[TE][CUDA] Issues with high perf GEMM api

@tqchen following up from https://github.com/apache/incubator-tvm/pull/4270 the following gist is the example that motivated this. Error I get from this is “TVMError: Not all Vars are passed in api_args: ‘threadIdx.x’ does not appear in api_args”.

There seemingly are opportunities to fall into situations where the inference bound will “pass back” a domain of [threadIdx.x, 1] however this can cause issues when the attr statement comes later in the IR. This can actually show up as 2 errors, the first is above, if that is silenced a later use before defined error will pop up.

The GEMM structure in the gist has the basic structure of a high performing GEMM. We would want to do vector loads from the input matrices as we reduce along K, reduce that vector, then do a thread all reduce. The other thing I haven’t been able to get functioning though is cacheing the block tile in shared memory before starting the computation. There’s quite a bit of opportunity for data reuse so it’s quite a waste to not be able to directly cache this in shared memory. You can see the last few cache_read statements.

I am able to get these examples working with some pretty invasive modifications that I’m not terribly happy with, but if anyone is curious you can find them here https://github.com/csarofeen/tvm/tree/bounds_changes

Thanks @csarofeen! it would also be great if you can paste the generated cuda code for reference. cc @vinx13 @Hzfengsy can you also take a look if the result pattern can be achieved through alternative ways?

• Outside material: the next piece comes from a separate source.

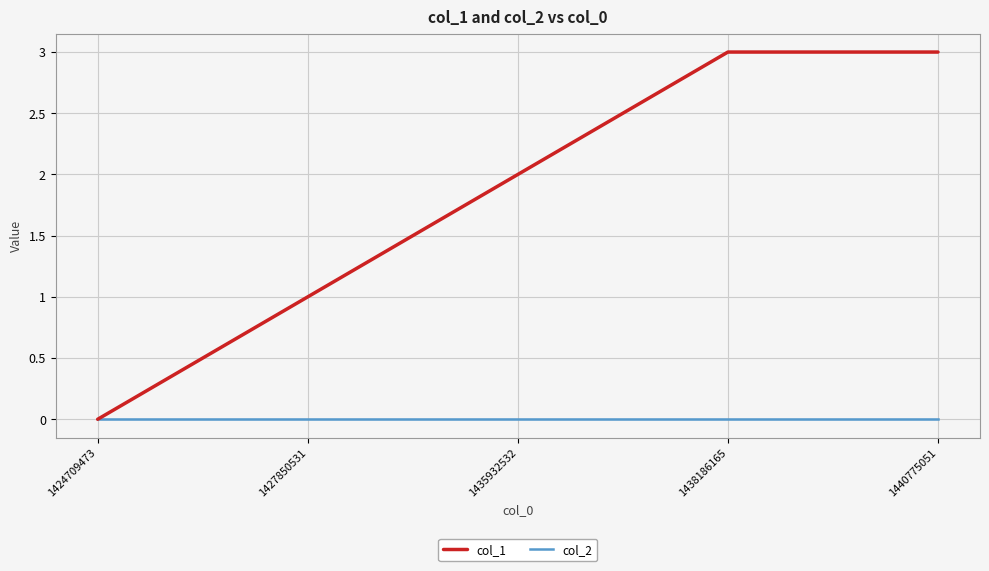

Rank the series at 1427850531 from highest to lowest value.

col_1, col_2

for reference, here is an implementation for efficient transposed gemm https://github.com/apache/incubator-tvm/blob/master/topi/recipe/gemm/cuda_gemm_square.py

I’m sorry I can’t get your idea. Is that an improvement over the current gemm schedule which is shown above? It would help a lot if you could provide your Cuda code (if having trouble in generating in tvm, can you please write it as you want it to be) Thank you!

I’m afraid the CUDA code will make the conversation more complicated rather than easier, as it includes other concepts that aren’t expressible today in TVM. However, if you want to hear about GEMM design we could do VC and go through a few concepts.

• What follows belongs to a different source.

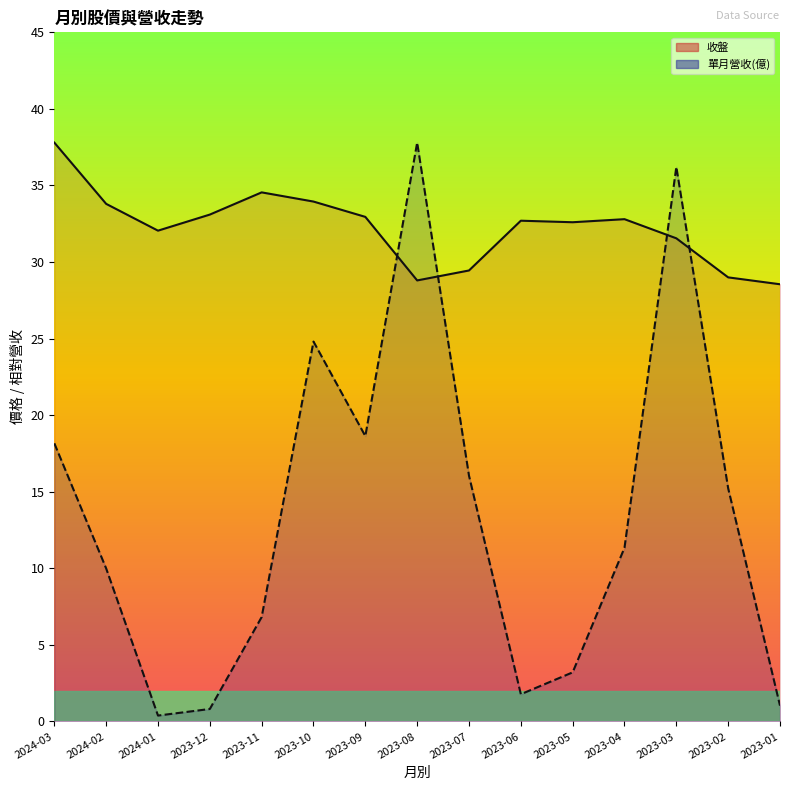

What position from the left is 2024-01?

3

There are 2 big differences I see between the code you wrote and what I was trying to achieve. First you’re working on tensors where the reduced dimension is the outer most, this makes loading of data more straight forward. The dimension of high data reuse is the inner most dimension. When instead we have a matrix that comes in as [m, k] where k is the reduction dimension what we would like to do is to load efficiently in the k dimension with a minimal size. Also when we store this matrix that’s [m, k] in shared memory, we would like it to be transposed to [k, m] as our threads are going to be going across the m dimension and we don’t want bank conflicts in shared memory.

The other big difference is what we refer to as split-k. If m and n are small enough that it is difficult to get good parallelization on those dimensions alone for the GPU we start parallelizing the k dimension in the block. Think about the degenerate case of a dot product, we wouldn’t only have a single thread reducing that dimension.

The last thing that we ideally would like to do is have vectorized loads/stores to/from smem/gmem of either float4/half8…etc This is another reason I used rfactor as I did. This allows us to do partial accumulation over the vectorized values, then reduce it at a later state.

I hope this helps bring some clarity, though I’d also be happy to chat over VC if that would help.